Given passage —
Begin

Architecture

System Diagram

┌─────────────────────────────────────────┐
│         External Interfaces             │
│   (HTTP, Behavior Trees, CLI - future)  │
└───────────────┬─────────────────────────┘
                │
┌───────────────▼─────────────────────────┐
│          Anolis Runtime (core/)         │
│                                         │
│  ┌─────────────┐      ┌──────────────┐  │
│  │   Device    │◄────►│  State Cache │  │
│  │  Registry   │      │   (polls)    │  │
│  └──────┬──────┘      └──────▲───────┘  │
│         │                    │          │
│         ▼                    │          │
│  ┌─────────────┐             │          │
│  │    Call     │─────────────┘          │
│  │   Router    │                        │
│  └──────┬──────┘                        │
│         │                               │
│  ┌──────▼──────┐                        │
│  │  Provider   │                        │
│  │    Host     │                        │
│  └──────┬──────┘                        │
└─────────┼───────────────────────────────┘
          │ ADPP (stdio)
┌─────────▼─────────────────────────────────┐
│       Provider Processes                  │
│  (anolis-provider-sim, future: modbus,    │
│   arduino, canbus, crumbs, etc.)          │
└───────────────────────────────────────────┘

Component Responsibilities

Provider Host (core/provider/)

• Spawn/manage provider processes
• Frame stdio communication (uint32_le length prefix)
• Send ADPP requests, receive responses
• Supervise provider health (crash detection, automatic restart)
• Enforce exponential backoff and circuit breaker policies
• Coordinate device cleanup and rediscovery on restart

Device Registry (core/registry/)

• Run discovery at startup (Hello → ListDevices → DescribeDevice)
• Store immutable device capabilities
• Provide lookup for validation

State Cache (core/state/)

• Poll default signals from all devices (500ms interval)

End

Work to do —
- 1) Reproduce the section of the Anolis architecture page starting at "Component Responsibilities" and ending at "Device Registry (core/registry/)", word for word.
- 2) Answer these from the Anolis architecture page:
(a) What length prefix is used to frame stdio communication with provider processes?
(b) What three steps make up the discovery the Device Registry runs at startup, in order?
(c) At what interval does the State Cache poll default signals?

Data —

Begin

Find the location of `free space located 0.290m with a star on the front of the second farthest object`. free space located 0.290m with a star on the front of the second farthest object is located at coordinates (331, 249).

End

Solutions to the problems —
- 1)
Component Responsibilities

Provider Host (core/provider/)

• Spawn/manage provider processes
• Frame stdio communication (uint32_le length prefix)
• Send ADPP requests, receive responses
• Supervise provider health (crash detection, automatic restart)
• Enforce exponential backoff and circuit breaker policies
• Coordinate device cleanup and rediscovery on restart

Device Registry (core/registry/)

- 2)
(a) A uint32_le length prefix.
(b) Hello, then ListDevices, then DescribeDevice.
(c) Every 500ms.